▶ **Work request**: All of the entries below are to be repeated word for word.

Stored items:
+ + +

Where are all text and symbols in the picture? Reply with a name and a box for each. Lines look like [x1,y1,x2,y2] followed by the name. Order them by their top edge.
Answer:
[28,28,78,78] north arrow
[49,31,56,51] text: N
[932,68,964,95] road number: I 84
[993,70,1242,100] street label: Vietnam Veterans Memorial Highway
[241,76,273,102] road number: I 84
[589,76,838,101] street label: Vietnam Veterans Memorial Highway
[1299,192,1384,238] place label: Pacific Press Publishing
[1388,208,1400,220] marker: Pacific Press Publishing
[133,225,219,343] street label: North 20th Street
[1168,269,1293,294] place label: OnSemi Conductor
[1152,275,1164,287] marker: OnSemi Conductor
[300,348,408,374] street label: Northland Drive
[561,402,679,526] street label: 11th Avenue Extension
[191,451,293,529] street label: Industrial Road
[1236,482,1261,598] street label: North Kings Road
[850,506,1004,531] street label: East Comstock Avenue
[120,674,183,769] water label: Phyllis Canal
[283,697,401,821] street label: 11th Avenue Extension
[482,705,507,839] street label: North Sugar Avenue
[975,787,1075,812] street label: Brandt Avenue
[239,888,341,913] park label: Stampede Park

+ + +

▶ **Task response**:
Where are all text and symbols in the picture? Reply with a name and a box for each. Lines look like [x1,y1,x2,y2] followed by the name. Order them by their top edge.
Answer:
[28,28,78,78] north arrow
[49,31,56,51] text: N
[932,68,964,95] road number: I 84
[993,70,1242,100] street label: Vietnam Veterans Memorial Highway
[241,76,273,102] road number: I 84
[589,76,838,101] street label: Vietnam Veterans Memorial Highway
[1299,192,1384,238] place label: Pacific Press Publishing
[1388,208,1400,220] marker: Pacific Press Publishing
[133,225,219,343] street label: North 20th Street
[1168,269,1293,294] place label: OnSemi Conductor
[1152,275,1164,287] marker: OnSemi Conductor
[300,348,408,374] street label: Northland Drive
[561,402,679,526] street label: 11th Avenue Extension
[191,451,293,529] street label: Industrial Road
[1236,482,1261,598] street label: North Kings Road
[850,506,1004,531] street label: East Comstock Avenue
[120,674,183,769] water label: Phyllis Canal
[283,697,401,821] street label: 11th Avenue Extension
[482,705,507,839] street label: North Sugar Avenue
[975,787,1075,812] street label: Brandt Avenue
[239,888,341,913] park label: Stampede Park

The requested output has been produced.